Hoarders everywhere may be feeling smug after a British man threw a hard drive containing more than $9 million in bitcoin into the trash.
The device is now buried under a mountain of garbage at a landfill site in Wales. It will be almost impossible to find.
James Howells got rid of the drive, which holds a digital store of 7,500 bitcoins, between June and August this year.
The IT worker mined the virtual currency four years ago when it was the exclusive domain of tech geeks.
Back then bitcoin was worth very little. On Friday, the cryptocurrency broke through $1,200, making the missing hard drive worth around $9 million.
Related: Bitcoin worth almost as much as gold
Howells had been hanging onto it for several years before deciding to clean up his home.
After discovering the mistake late last week, a "devastated" Howells began a frantic search through computer files and other drives for a backup. There isn't one.
A trip to the garbage dump was the only option.
"As soon as I saw the site, I thought you've got no chance. The area covered is huge," he told CNN.

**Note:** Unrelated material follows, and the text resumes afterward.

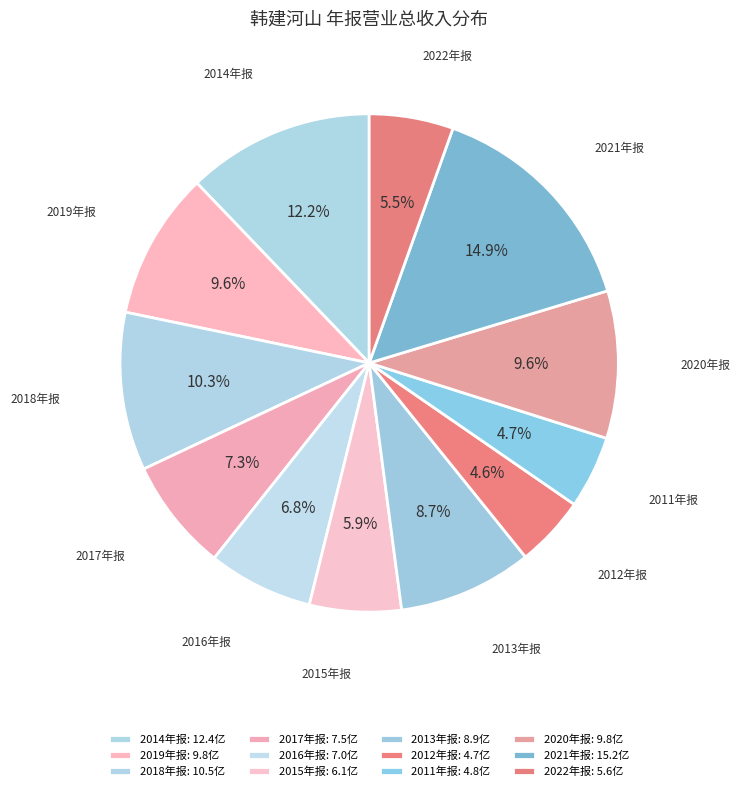

The 2016年报 slice represents 7% of the pie. True or false?

True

A representative for Newport City Council said a thing discarded in the mid year months would now be covered under 25,000 cubic meters of waste and earth.
The gathering, which works the landfill, said it has recovered things in a few conditions "yet this would need to be done rapidly after it was discarded."

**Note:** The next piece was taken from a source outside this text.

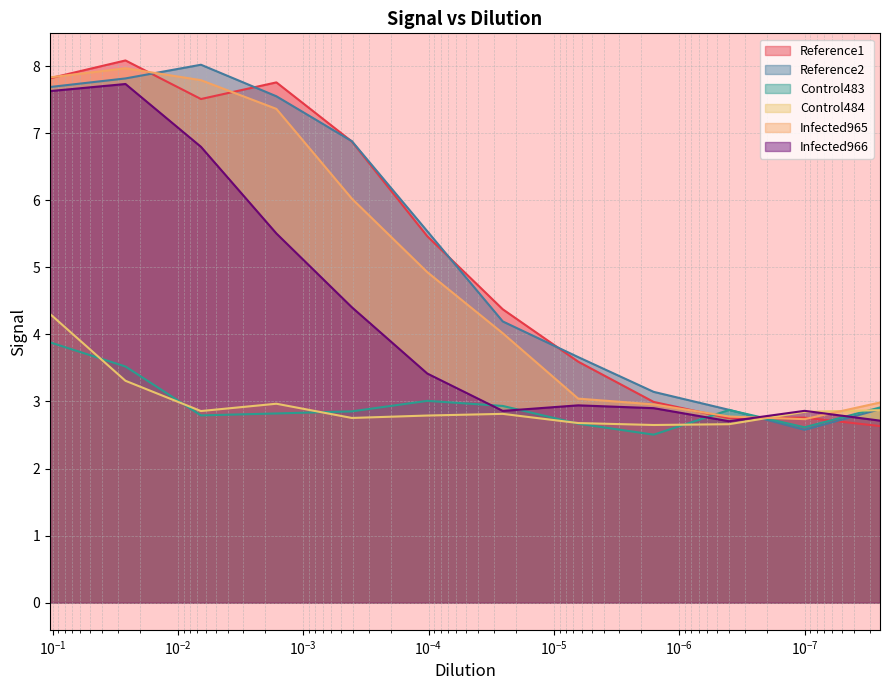

At $\mathdefault{10^{-5}}$, list the series in order from smallest to largest.

Control484, Control483, Infected966, Infected965, Reference1, Reference2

Howells said he's had a wide range of recommendations messaged to him about how to recover the drive.
Be that as it may, good natured people shouldn't try making a beeline for the tip for his benefit - it's shut to the general population for security reasons.
Related: 8 things you can purchase with bitcoin
Examiners have helped control bitcoin's stunning ascent this year.
A developing number of organizations now acknowledge bitcoins, including some Subway sandwich shops and Richard Branson's Virgin Galactic space travel wander, however faultfinders guarantee it's probably not going to wind up noticeably a genuine cash.
The program behind bitcoin was made secretly and presented on the web in 2010. Not at all like customary cash, bitcoins are not overseen by a focal specialist and exist just in the internet.
- CNN's Adam Dunnakey added to this report.